> Problem to work on: Transcribe the stretch of entries below from the line with "6 Lenten Wednesday Service (pg 1)" through the line with "17 No Sunday School (pg 6)", exactly and with both ends included; leave out all other lines.

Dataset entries
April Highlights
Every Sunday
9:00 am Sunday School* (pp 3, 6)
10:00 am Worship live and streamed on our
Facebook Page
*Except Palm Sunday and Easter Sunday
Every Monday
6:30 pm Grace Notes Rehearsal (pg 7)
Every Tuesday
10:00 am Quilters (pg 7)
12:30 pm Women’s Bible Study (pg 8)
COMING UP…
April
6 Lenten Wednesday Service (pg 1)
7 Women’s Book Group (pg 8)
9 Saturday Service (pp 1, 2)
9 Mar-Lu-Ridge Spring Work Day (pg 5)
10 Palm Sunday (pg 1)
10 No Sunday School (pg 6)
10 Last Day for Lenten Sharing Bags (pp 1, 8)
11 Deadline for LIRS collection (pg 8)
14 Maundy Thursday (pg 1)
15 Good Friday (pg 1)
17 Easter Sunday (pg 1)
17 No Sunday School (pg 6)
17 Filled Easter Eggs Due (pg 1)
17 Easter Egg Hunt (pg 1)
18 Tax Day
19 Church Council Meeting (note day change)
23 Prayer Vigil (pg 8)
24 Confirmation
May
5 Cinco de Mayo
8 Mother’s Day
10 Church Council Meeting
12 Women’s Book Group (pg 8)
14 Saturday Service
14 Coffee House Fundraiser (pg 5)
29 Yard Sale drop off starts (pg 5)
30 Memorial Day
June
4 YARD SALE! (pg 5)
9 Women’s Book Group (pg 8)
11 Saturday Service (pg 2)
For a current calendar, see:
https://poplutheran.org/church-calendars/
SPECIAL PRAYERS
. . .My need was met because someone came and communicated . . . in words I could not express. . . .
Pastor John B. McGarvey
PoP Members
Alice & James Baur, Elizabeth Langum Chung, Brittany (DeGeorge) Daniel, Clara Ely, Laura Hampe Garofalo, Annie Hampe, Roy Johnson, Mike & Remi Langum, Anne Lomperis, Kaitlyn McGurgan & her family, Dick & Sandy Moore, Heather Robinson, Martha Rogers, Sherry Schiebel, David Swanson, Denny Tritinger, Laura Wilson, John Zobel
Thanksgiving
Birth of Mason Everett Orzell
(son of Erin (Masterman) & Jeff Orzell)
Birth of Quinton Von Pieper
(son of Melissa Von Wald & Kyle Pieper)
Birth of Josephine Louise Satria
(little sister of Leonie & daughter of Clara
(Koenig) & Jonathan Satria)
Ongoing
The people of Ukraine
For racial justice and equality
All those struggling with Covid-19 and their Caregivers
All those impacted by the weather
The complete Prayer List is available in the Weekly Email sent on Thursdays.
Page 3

> Reply:
6 Lenten Wednesday Service (pg 1)
7 Women’s Book Group (pg 8)
9 Saturday Service (pp 1, 2)
9 Mar-Lu-Ridge Spring Work Day (pg 5)
10 Palm Sunday (pg 1)
10 No Sunday School (pg 6)
10 Last Day for Lenten Sharing Bags (pp 1, 8)
11 Deadline for LIRS collection (pg 8)
14 Maundy Thursday (pg 1)
15 Good Friday (pg 1)
17 Easter Sunday (pg 1)
17 No Sunday School (pg 6)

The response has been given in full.